Hoje no Brasil, a imensa maioria dos casos de estupro não é solucionada. Em 2016, apenas 3% dos casos chegavam a uma condenação. Muitos dos criminosos não só ficam livres das penas, como cometem o crime novamente. E isso não é por falta de cidades, ou de pessoas nas cidades, mas é pela surdez dessas pessoas. A rejeição total ao crime de estupro, que deveria ser a marca da cidade, é substituída pela indiferença e o machismo, que ajudam a acobertar casos, ignorar indícios, livrar abusadores, desmerecer testemunhas. Isso somado a uma cultura de sexualização das mulheres e de objetificação em que a rejeição às investidas dos homens só são justificadas se ela já “pertencer” a outro homem.

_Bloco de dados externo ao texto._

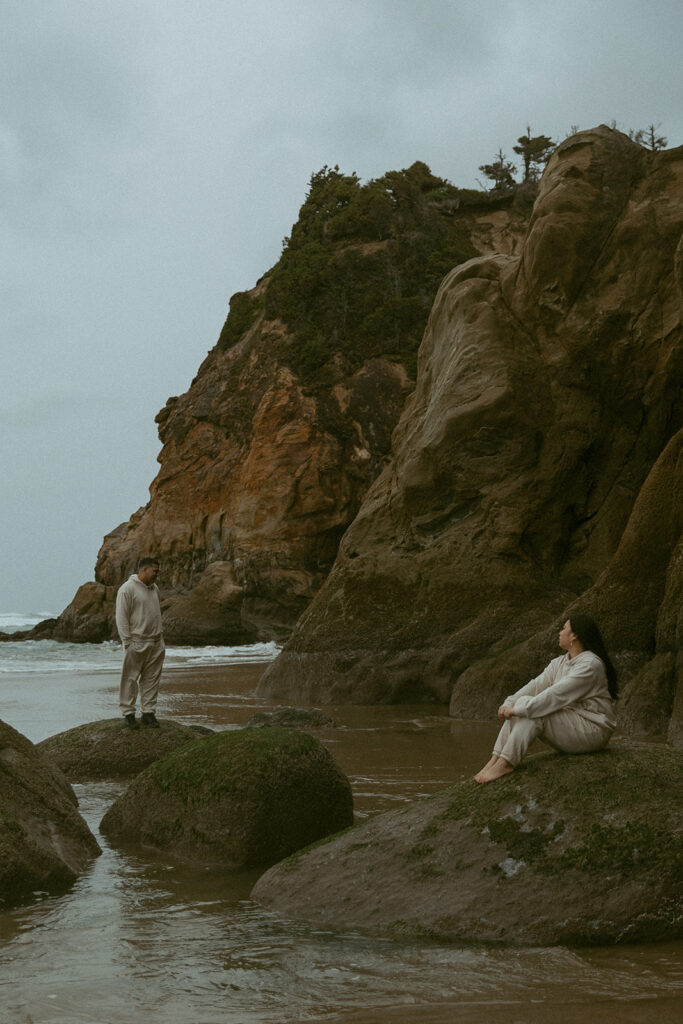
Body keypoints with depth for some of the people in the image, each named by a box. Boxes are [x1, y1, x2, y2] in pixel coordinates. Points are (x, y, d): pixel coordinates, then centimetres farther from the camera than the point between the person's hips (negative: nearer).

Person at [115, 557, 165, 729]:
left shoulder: (154, 588, 14)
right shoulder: (128, 589, -11)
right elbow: (121, 617, -12)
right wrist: (127, 641, -15)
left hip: (155, 643, 7)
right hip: (136, 643, -7)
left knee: (151, 679, 8)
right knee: (130, 679, -1)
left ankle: (149, 713, 14)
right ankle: (128, 713, 5)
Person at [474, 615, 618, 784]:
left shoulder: (590, 665, -18)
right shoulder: (559, 663, 12)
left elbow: (557, 695, -25)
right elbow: (536, 685, 3)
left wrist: (519, 709, -27)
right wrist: (509, 704, -11)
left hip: (591, 730, -9)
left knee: (531, 710, -25)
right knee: (522, 703, -10)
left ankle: (506, 763, -27)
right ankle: (495, 759, -17)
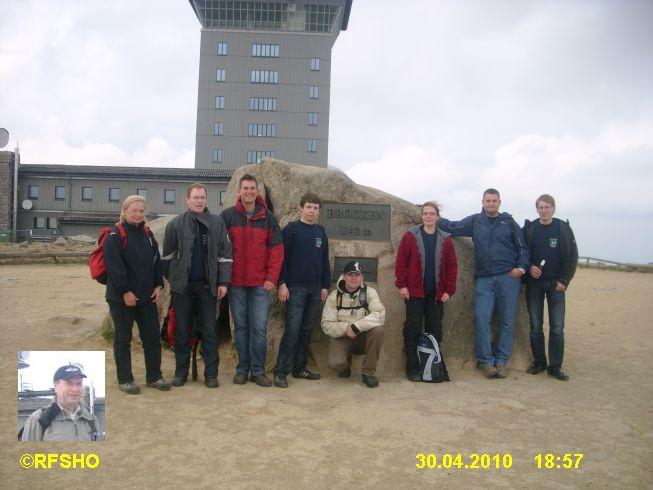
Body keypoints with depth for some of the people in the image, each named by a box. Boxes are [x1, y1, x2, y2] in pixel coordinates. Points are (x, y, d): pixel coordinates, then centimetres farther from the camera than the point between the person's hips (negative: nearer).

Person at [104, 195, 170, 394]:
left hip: (147, 296, 6)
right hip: (121, 298, -6)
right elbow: (114, 266, -16)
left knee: (152, 336, 10)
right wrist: (125, 291, -18)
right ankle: (125, 379, 18)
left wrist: (158, 285, 4)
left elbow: (157, 261, 14)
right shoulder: (115, 236, -10)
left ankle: (154, 376, 22)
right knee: (123, 339, 6)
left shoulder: (148, 235, 11)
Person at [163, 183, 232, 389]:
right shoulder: (176, 224, 1)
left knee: (209, 330, 4)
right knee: (182, 330, 9)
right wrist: (171, 278, 6)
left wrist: (223, 282, -3)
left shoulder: (217, 223, 2)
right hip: (182, 285, 0)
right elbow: (167, 255, 7)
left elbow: (225, 254, 2)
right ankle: (181, 372, 21)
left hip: (207, 285, 0)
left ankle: (211, 373, 13)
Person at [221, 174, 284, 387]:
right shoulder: (228, 216, 2)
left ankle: (258, 371, 11)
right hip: (236, 283, 0)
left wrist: (272, 277, -4)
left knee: (259, 327, 1)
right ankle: (242, 369, 19)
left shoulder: (268, 217, 4)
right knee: (241, 327, 8)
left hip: (260, 283, 0)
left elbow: (276, 248, 3)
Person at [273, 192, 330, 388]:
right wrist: (282, 284, -13)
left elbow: (325, 261, 15)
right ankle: (280, 372, 0)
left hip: (315, 289, 5)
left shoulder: (321, 232, 12)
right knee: (292, 330, -8)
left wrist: (325, 286, 10)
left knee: (307, 331, 10)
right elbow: (282, 258, -7)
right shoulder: (291, 229, -3)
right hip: (295, 288, -5)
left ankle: (300, 368, 20)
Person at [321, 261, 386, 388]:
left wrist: (356, 326, -30)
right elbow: (326, 325, -7)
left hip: (364, 338, 1)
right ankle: (346, 366, 14)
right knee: (335, 363, -29)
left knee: (378, 330, -31)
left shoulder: (369, 292, -5)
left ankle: (369, 372, -12)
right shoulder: (334, 296, -3)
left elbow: (380, 315, -22)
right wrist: (345, 328, -24)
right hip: (341, 338, 0)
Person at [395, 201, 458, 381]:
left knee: (435, 331, 7)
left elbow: (452, 266, 6)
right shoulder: (410, 236, -1)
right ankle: (412, 369, 7)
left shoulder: (445, 240, 6)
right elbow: (401, 262, -3)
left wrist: (449, 290, 0)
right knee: (412, 331, -1)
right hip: (414, 292, -2)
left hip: (436, 294, 3)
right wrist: (402, 285, -9)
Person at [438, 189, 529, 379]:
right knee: (481, 319, -8)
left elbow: (523, 248, 7)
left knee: (507, 321, 3)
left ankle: (501, 361, 12)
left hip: (508, 278, -1)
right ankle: (486, 361, 1)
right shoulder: (475, 221, 10)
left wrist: (521, 267, -7)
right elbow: (452, 227, 8)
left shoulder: (509, 222, 6)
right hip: (484, 279, 1)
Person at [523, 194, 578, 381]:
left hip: (556, 284, -1)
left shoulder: (563, 229, 2)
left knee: (557, 328, -1)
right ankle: (539, 362, 17)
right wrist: (529, 267, -10)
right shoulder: (529, 229, 4)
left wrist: (564, 281, -6)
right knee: (535, 326, 6)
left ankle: (555, 366, 7)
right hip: (534, 283, 1)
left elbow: (572, 257, 2)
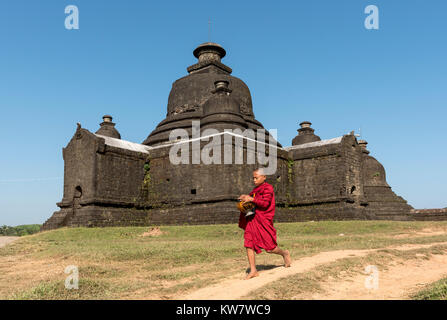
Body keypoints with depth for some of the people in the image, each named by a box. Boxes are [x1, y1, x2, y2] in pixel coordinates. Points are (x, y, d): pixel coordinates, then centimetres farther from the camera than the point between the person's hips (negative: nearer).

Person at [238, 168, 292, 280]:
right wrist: (246, 198, 7)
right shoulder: (256, 189, 18)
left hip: (263, 221, -7)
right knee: (248, 245, -3)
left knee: (269, 248, -1)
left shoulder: (268, 188, -7)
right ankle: (253, 271, 6)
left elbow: (265, 203, -17)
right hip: (252, 219, 7)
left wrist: (251, 199, -19)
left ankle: (285, 253, 30)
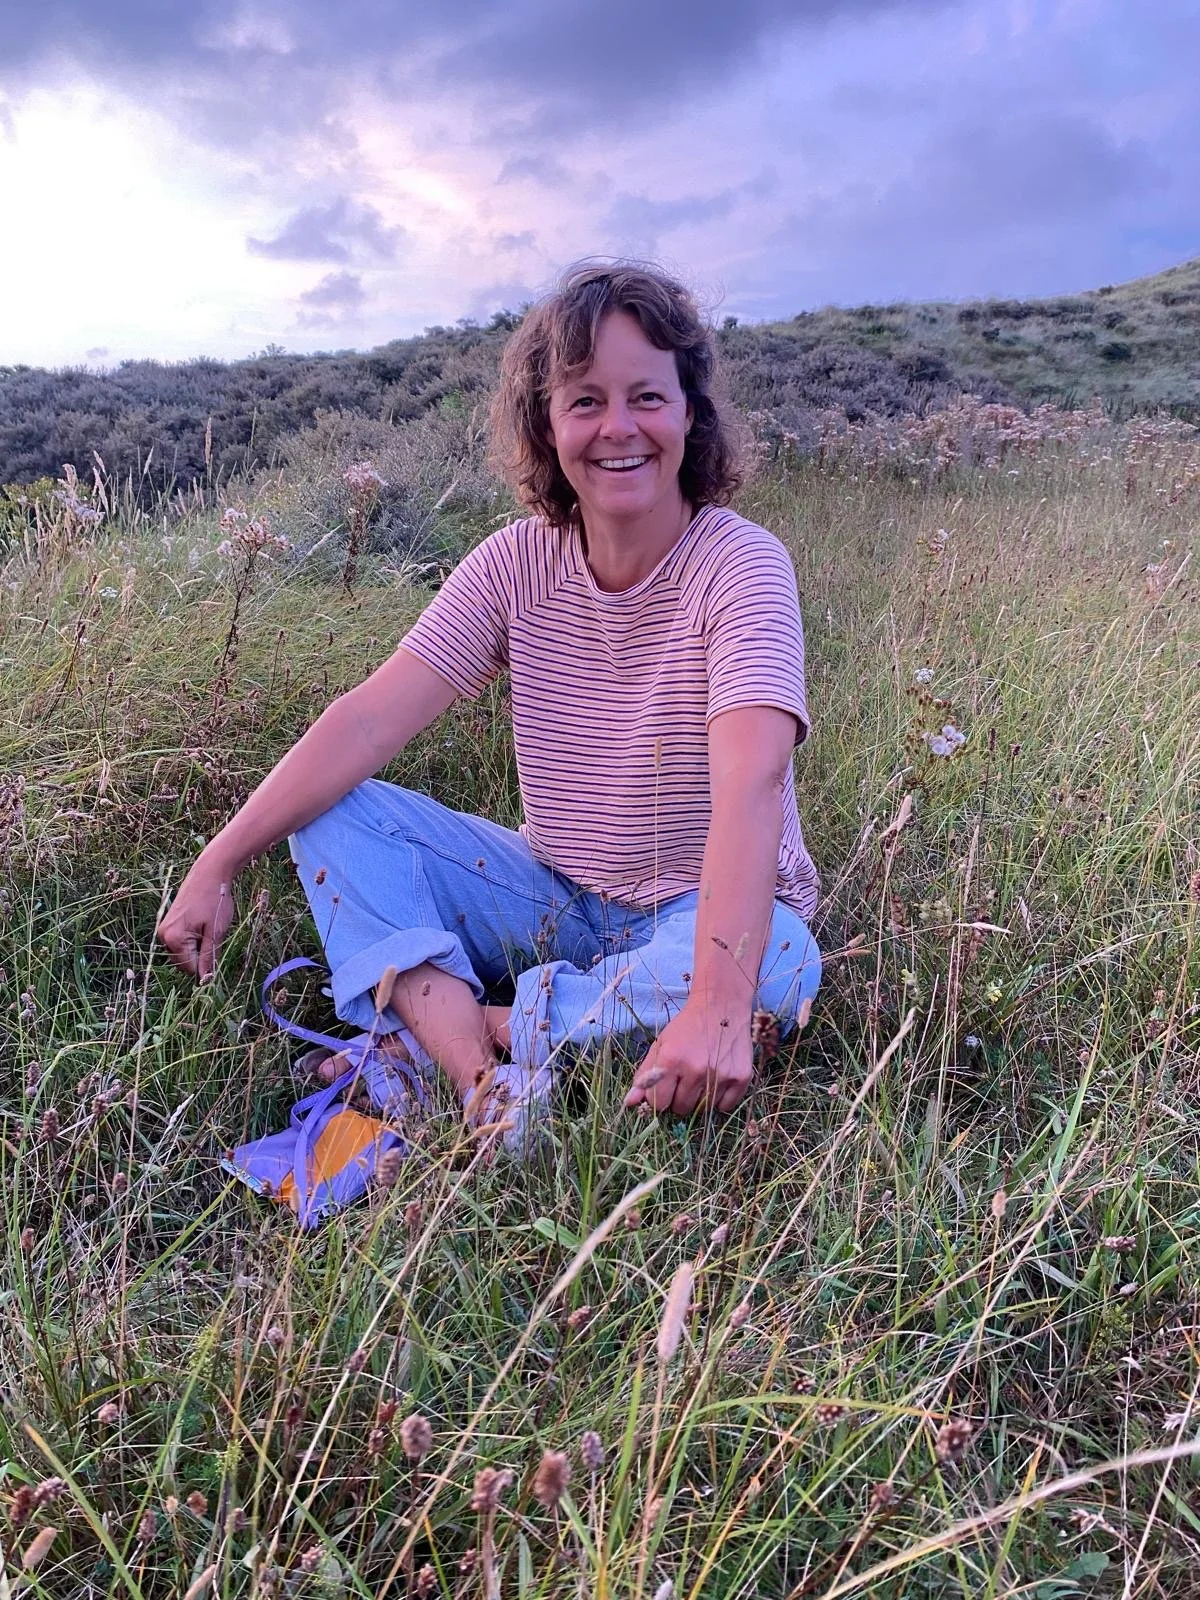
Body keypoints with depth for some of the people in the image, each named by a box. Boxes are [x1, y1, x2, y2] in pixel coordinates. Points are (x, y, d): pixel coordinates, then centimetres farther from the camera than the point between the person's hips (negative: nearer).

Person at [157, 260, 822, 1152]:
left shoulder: (741, 565, -19)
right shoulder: (519, 562, -6)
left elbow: (750, 784, -34)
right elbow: (369, 720, -13)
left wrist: (717, 1005, -48)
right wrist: (219, 865, -22)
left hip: (703, 912, -3)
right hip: (557, 899, 4)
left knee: (777, 965, -36)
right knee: (334, 812, -11)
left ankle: (433, 1037, -24)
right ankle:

Isso precisa mudar também na Igreja. Como povo de Deus que recebe sua lei, precisamos ser a cidade que ouve. Nossos meninos precisam ser ensinados sobre o pecado do machismo, nossas meninas precisam ser valorizadas e apoiadas, nossas mulheres precisam ser ouvidas, nossos homens precisam de instrução e arrependimento. Num país como o Brasil, não podemos ignorar que a violência sexual está no meio dos cristãos e deve ser repudiada e combatida. Pois se ouvimos a voz de Deus na Bíblia, precisamos ouvir a voz das vítimas.

*Texto de Cacau Marques, originalmente publicado em seu Medium, onde ele traz reflexões sobre a espiritualidade cristã e a sociedade.